We may think independence is what we want, but it comes with a hidden cost.

Speaking to an atheist who asked about the difference between heaven and hell, renowned author and pastor Tim Keller once said, “Nobody ever goes to hell unless they want to. People go to hell because they want to be away from a god who will tell them what to do. People in hell would say, ‘It’s pretty miserable here, but I would never want to be in heaven with God, where He is telling people what to do.’”

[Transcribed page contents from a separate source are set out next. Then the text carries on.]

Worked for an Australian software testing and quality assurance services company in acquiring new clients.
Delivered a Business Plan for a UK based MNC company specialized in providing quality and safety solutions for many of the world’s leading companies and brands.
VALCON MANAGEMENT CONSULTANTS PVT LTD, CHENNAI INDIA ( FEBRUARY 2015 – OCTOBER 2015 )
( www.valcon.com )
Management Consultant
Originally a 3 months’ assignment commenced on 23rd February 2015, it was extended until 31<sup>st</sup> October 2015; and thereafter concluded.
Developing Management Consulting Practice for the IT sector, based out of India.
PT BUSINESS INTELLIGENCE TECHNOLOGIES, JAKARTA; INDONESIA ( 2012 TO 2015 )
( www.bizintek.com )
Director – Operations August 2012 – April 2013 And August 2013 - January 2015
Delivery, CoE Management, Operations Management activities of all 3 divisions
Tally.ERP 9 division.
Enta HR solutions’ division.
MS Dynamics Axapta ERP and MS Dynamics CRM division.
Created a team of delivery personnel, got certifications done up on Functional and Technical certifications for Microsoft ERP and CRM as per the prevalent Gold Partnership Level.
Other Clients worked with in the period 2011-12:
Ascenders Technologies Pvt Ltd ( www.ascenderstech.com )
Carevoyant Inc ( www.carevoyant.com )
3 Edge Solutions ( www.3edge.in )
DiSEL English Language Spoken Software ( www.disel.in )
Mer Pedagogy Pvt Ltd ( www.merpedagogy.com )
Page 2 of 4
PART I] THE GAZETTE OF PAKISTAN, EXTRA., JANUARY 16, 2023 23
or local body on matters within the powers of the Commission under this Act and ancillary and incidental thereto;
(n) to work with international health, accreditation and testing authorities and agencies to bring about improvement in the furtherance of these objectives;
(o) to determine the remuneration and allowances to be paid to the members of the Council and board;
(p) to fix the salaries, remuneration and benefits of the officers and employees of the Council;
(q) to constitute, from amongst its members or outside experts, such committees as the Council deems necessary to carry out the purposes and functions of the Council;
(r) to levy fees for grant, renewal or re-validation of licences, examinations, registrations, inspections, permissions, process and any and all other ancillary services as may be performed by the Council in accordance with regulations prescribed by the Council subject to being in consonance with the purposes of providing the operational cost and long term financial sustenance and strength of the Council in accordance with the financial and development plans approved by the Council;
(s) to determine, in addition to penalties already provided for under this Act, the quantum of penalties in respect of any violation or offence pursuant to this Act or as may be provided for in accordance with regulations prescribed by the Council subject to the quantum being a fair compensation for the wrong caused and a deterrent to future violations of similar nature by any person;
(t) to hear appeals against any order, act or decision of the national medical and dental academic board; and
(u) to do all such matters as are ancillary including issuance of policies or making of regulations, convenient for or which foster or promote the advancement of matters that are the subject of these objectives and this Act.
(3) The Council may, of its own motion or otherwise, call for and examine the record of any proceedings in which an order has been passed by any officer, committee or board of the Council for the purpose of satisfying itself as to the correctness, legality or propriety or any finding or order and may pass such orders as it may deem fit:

Our culture tells us true freedom comes in following our desires wherever they lead us. While this sounds nice and provides the plot for most romantic comedies, reality reveals why this is false. For example, I have a number of friends who have overcome extreme substance abuse. When one of my friends recounted his past addiction to pain killers to me, he said, “I had become a complete slave to pills. My desires were killing me.” In many ways, unrestrained pride, lust, greed, fear, control, jealousy and anger have the same effect.

Defiance of God’s commandments may give us a fleeting sense of power and independence, but this actually reveals our weakness and constant need for grace. We have to have the humility to acknowledge our own faults and the trust to follow God’s commands, even when they run contrary to our personal desires. Because something better is on the other side. God offers us abundant life, the fullness of freedom and more love than our minds have the capacity to comprehend.

If we ever hope to experience these things, we have to do the most countercultural, rebellious thing imaginable within our culture: submit to a truth deeper than ourselves.